Natürlich konnten die rund zehn Programmierer, die das Spiel entwickelt haben, nicht jeden dieser Planeten individuell gestalten. Die Programmiertechnik, die sie angewendet haben, nennt sich prozedurale Generierung: Statt einzelne Objekte werden dabei nur einige Algorithmen programmiert, die für die Spielwelt gewissermassen als Naturgesetze fungieren. Darauf aufbauend hat der Computer dann automatisch ein ganzes Universum erzeugt. Ein bekanntes Beispiel für die Anwendung dieser Technik ist das Spiel «Minecraft».
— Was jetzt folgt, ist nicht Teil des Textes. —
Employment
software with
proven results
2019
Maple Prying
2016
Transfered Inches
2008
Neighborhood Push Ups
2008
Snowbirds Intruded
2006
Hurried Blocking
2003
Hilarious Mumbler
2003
Was KritikerInnen an «No Man’s Sky» bemängeln, ist nicht die Grösse, sondern die fehlende Tiefe. Nach einigen Stunden Spielzeit tauchen wiederkehrende Muster auf. Man wird in ein repetitives Spielverhalten gezwungen: Planet erkunden, Rohstoffe sammeln, Raumschiff bauen, zum nächsten Planeten fliegen. Mit den Aliens, die man da und dort antrifft, kann man eigentlich nur Handel treiben. Abgesehen von ein paar praktischen Tipps gibt das Spiel nur ein einziges Ziel vor: die Mitte des Universums zu erreichen.
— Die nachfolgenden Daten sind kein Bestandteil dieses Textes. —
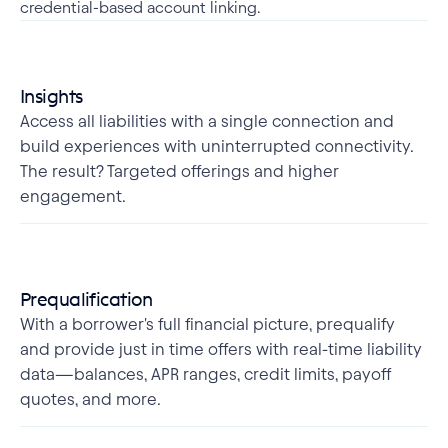
credential-based account linking.
Insights
Access all liabilities with a single connection and
build experiences with uninterrupted connectivity.
The result? Targeted offerings and higher
engagement.
Prequalification
With a borrower's full financial picture, prequalify
and provide just in time offers with real-time liability
data—balances, APR ranges, credit limits, payoff
quotes, and more.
Intergalaktischer Claude Lévi-Strauss

Viele GamerInnen werfen Chefentwickler Murray vor, sie mit seinen vagen Aussagen in die Irre geführt zu haben. Der Ärger kristallisiert sich vor allem an einem Punkt: Immer wieder hatte Murray angedeutet, es handle sich beim Spiel um ein Multiplayergame, man könne in diesem Universum also auch mit anderen SpielerInnen interagieren. Das mag ja der Fall sein, nur: Das Universum ist so gross, dass es sehr unwahrscheinlich ist, jemals auf andere SpielerInnen zu treffen.

Das Spiel sei von Anfang an völlig falsch verstanden worden, findet hingegen ein Rezensent des Magazins «Time», dessen Begeisterung die Veröffentlichung von «No Man’s Sky» überdauert hat. Man müsse das Spiel eher als eine zoologische Zenmeditation sehen, oder man solle sich beim Spielen vorstellen, man sei der französische Ethnologe Claude Lévi-Strauss auf Feldforschung im Weltall.

Der «No Man’s Sky»-Hype rückt ein zentrales Problem der Gameindustrie in den Fokus: das Vorbestellen von Spielen. Denn wütend waren die GamerInnen vor allem auch, weil sie eine Katze im Sack gekauft hatten. Vorbestellungen sind ein Relikt aus einer Zeit, als nur eine limitierte Zahl physischer Kopien eines Spiels verfügbar und begehrte Spiele schnell ausverkauft waren. Obwohl das im Zeitalter von Downloads nicht mehr vorkommen kann, tut die Gameindustrie alles dafür, Vorbestellungen attraktiv zu behalten. Um Informationen über Spiele vor der Veröffentlichung unter dem Deckel zu halten, verhängen Entwicklerfirmen sogenannte Review Embargos, also Verbote, im Voraus über das Spiel zu berichten. JournalistInnen wurden vorab auch schon mit aufgemotzten Demoversionen getäuscht. In einer Branche, die jährlich bereits über hundert Milliarden US-Dollar umsetzt, werden diese Praktiken weiter zu reden geben.